■ **Information shown**

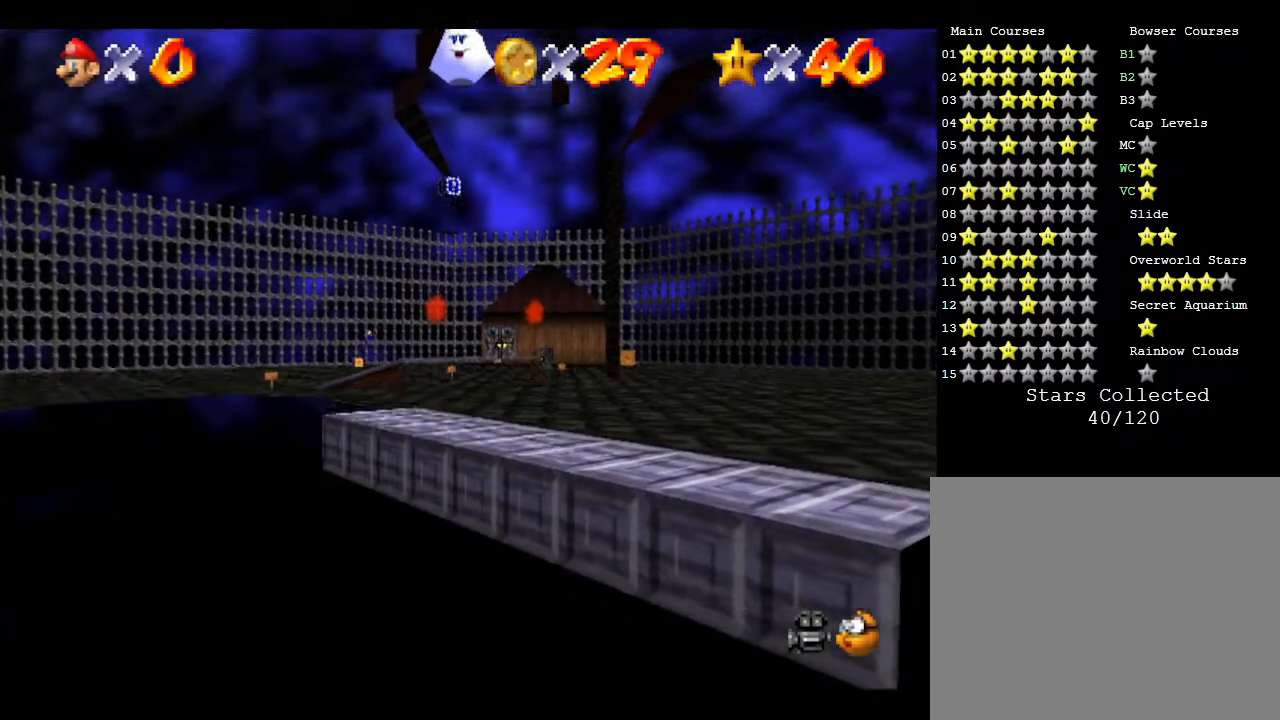
{"buttons": [], "left_stick": "down-right", "events": [[267, "A", "up"]]}
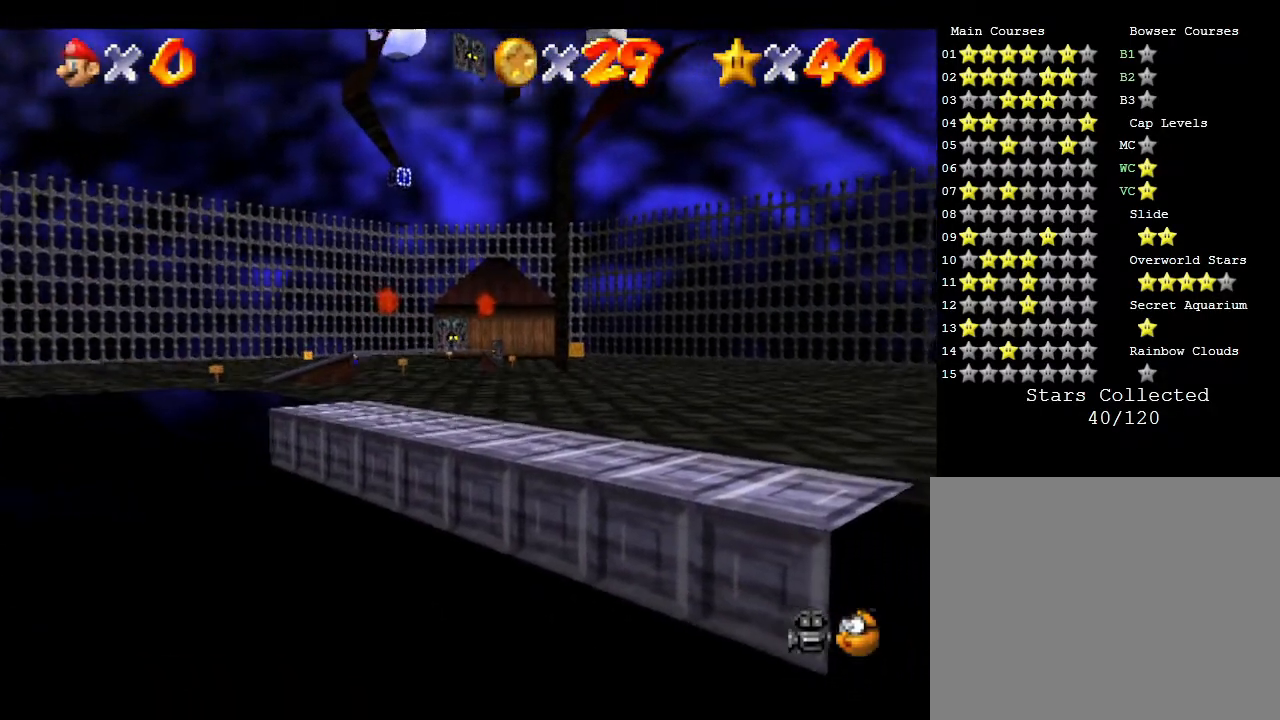
{"buttons": ["A"], "left_stick": "down-right", "events": [[83, "A", "down"]]}
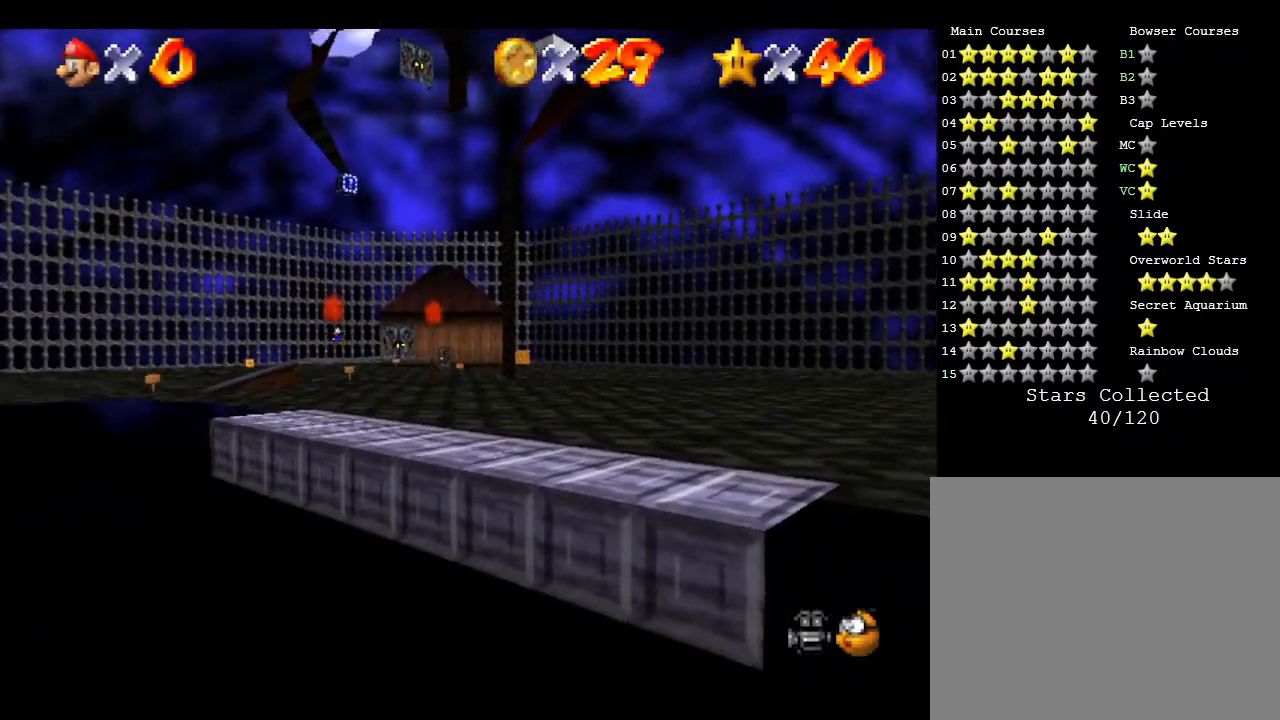
{"buttons": [], "left_stick": "down-right", "events": [[133, "A", "up"]]}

■ **To do**
Write the listing above out again exactly, dropping each image.

■ **Task output**
{"buttons": [], "left_stick": "down-right", "events": [[267, "A", "up"]]}
{"buttons": ["A"], "left_stick": "down-right", "events": [[83, "A", "down"]]}
{"buttons": [], "left_stick": "down-right", "events": [[133, "A", "up"]]}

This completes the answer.